A new thermodynamic formula reveals that bifacial solar cells in double-sided panels generate on average 15 to 20% more sunlight to electricity than the today’s one-sided solar panels.
Most of today’s solar panels capture sunlight and convert it to electricity only from the side facing the sky. If the dark underside of a solar panel could also convert sunlight reflected off the ground, the panels might generate even more electricity.
Double-sided solar cells are already enabling panels to sit vertically on land or rooftops and even horizontally as the canopy of a gas station, but it hasn’t been known exactly how much electricity these panels could ultimately generate or the money they could save.
The formula, which also takes into consideration different terrain such as grass, sand, concrete, and dirt, can calculate in minutes the most electricity that bifacial solar cells could generate in a variety of environments, as defined by a thermodynamic limit.
Adopting bifacial solar cells early
“The formula involves just a simple triangle, but distilling the extremely complicated physics problem to this elegantly simple formulation required years of modeling and research. This triangle will help companies make better decisions on investments in next-generation solar cells and figure out how to design them to be more efficient,” says Muhammad “Ashraf” Alam, professor of electrical and computer engineering at Purdue University.
In their paper in the Proceedings of the National Academy of Sciences, Alam and coauthor Ryyan Khan, now an assistant professor at East West University in Bangladesh, also show how they can use the formula to calculate the thermodynamic limits of all solar cells developed in the last 50 years. These results can be generalized to technology likely to be developed over the next 20 to 30 years.
The hope is that these calculations would help solar farms to take full advantage of bifacial cells earlier in their use.
“It took almost 50 years for monofacial cells to show up in the field in a cost-effective way,” Alam says. “The technology has been remarkably successful, but we know now that we can’t significantly increase their efficiency anymore or reduce the cost.
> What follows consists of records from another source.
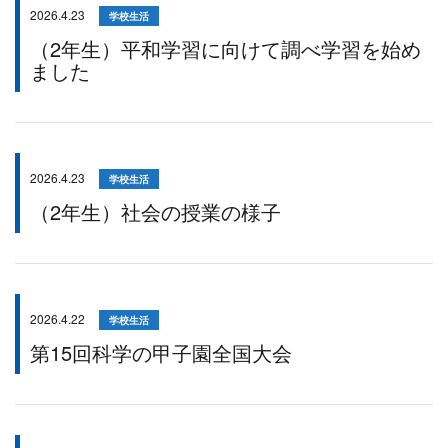
2026.4.23
学校生活
（2年生）平和学習に向けて調べ学習を始め
ました
2026.4.23
学校生活
（2年生）社会の授業の様子
2026.4.22
学校生活
第15回科学の甲子園全国大会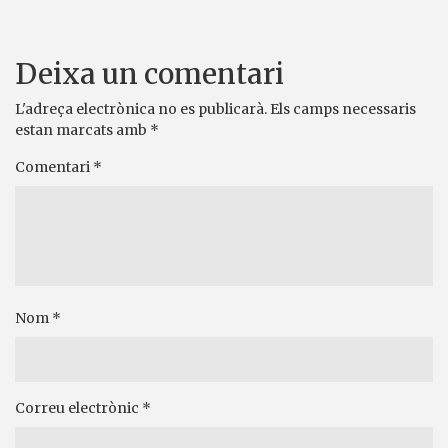
Deixa un comentari
L'adreça electrònica no es publicarà.
Els camps necessaris
estan marcats amb
*
Comentari
*
Nom
*
Correu electrònic
*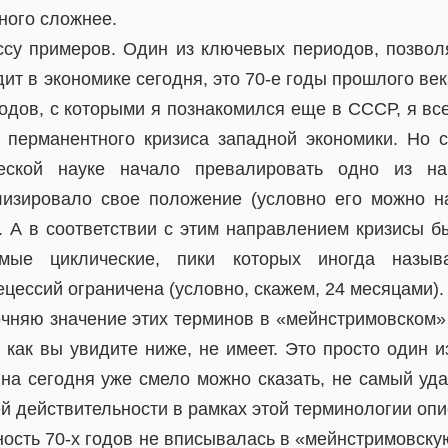
ного сложнее.
су примеров. Один из ключевых периодов, позвол
ит в экономике сегодня, это 70-е годы прошлого век
одов, с которыми я познакомился еще в СССР, я все
 перманентного кризиса западной экономики. Но с
еской науке начало превалировать одно из на
лизировало свое положение (условно его можно н
 А в соответствии с этим направлением кризисы б
емые циклические, пики которых иногда назыв
ецессий ограничена (условно, скажем, 24 месяцами).
очняю значение этих терминов в «мейнстримовском» 
 как вы увидите ниже, не имеет. Это просто один 
 на сегодня уже смело можно сказать, не самый уда
 действительности в рамках этой терминологии опис
ность 70-х годов не вписывалась в «мейнстримовску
Our formula will guide and accelerate the development of bifacial technology on a faster time scale.”
The paper might have gotten the math settled just in time: experts estimate that by 2030, bifacial solar cells will account for nearly half of the market share for solar panels worldwide.
Maximizing solar panel potential
Alam’s approach is called the “Shockley-Queisser triangle,” since it builds upon predictions made by researchers William Shockley and Hans-Joachim Queisser on the maximum theoretical efficiency of a monofacial solar cell. This maximum point, or the thermodynamic limit, can be identified on a downward sloping line graph that forms a triangle shape.
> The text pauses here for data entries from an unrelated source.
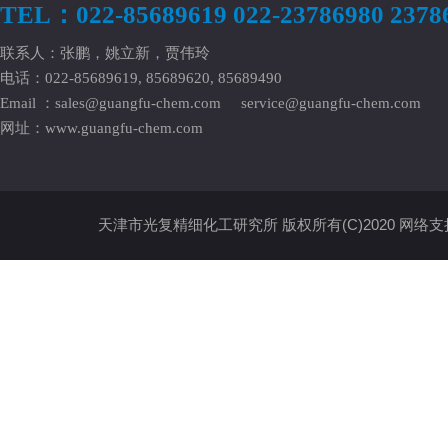
TEL：022-85689619 022-23786980 2378
联系人：张鹏，姚立新，贾伟玲
电话：022-85689619, 85689620, 85689490
Email ：
sales@guangfu-chem.com
service@guangfu-chem.com
网址：
www.guangfu-chem.com
天津市光复精细化工研究所
版权所有(C)2020
网络支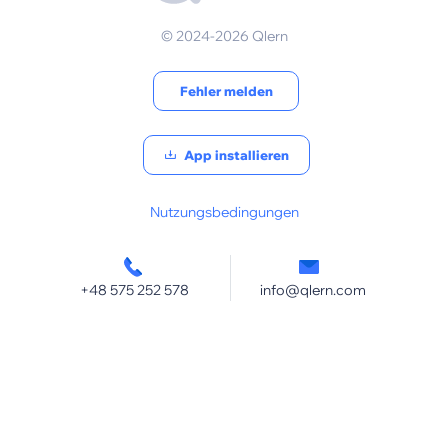
© 2024-2026 Qlern
Fehler melden
App installieren
Nutzungsbedingungen
+48 575 252 578
info@qlern.com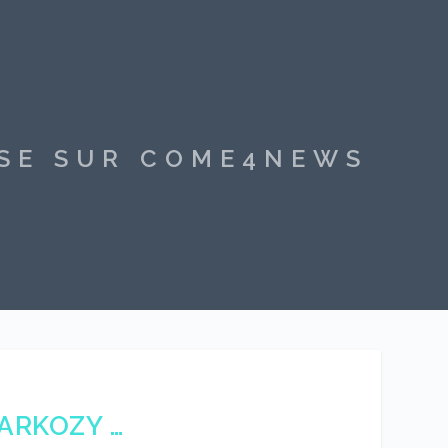
SSE SUR COME4NEWS
SARKOZY …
The formula shows that the efficiency gain of bifacial solar cells increases with light reflected from a surface. The solar cells would convert significantly more power from light reflected off of concrete, for example, compared to a surface with vegetation.
The researchers use the formula to recommend better bifacial designs for panels on farmland and the windows of buildings in densely-populated cities. Transparent, double-sided panels allow solar power generation on farmland without casting shadows that would block crop production. Meanwhile, creating bifacial windows for buildings would help cities use more renewable energy.
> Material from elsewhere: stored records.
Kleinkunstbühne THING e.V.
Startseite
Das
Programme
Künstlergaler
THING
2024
The paper also recommends ways to maximize the potential of bifacial cells by manipulating the number of boundaries between semiconductor materials, called junctions, that facilitate the flow of electricity. Bifacial cells with single junctions provide the largest efficiency gain relative to monofacial cells.
“The relative gain is small, but the absolute gain is significant. You lose the initial relative benefit as you increase the number of junctions, but the absolute gain continues to rise,” Khan says.
The formula has been thoroughly validated and is ready for companies to use as they decide how to design bifacial cells.
The National Science Foundation provided support for the research.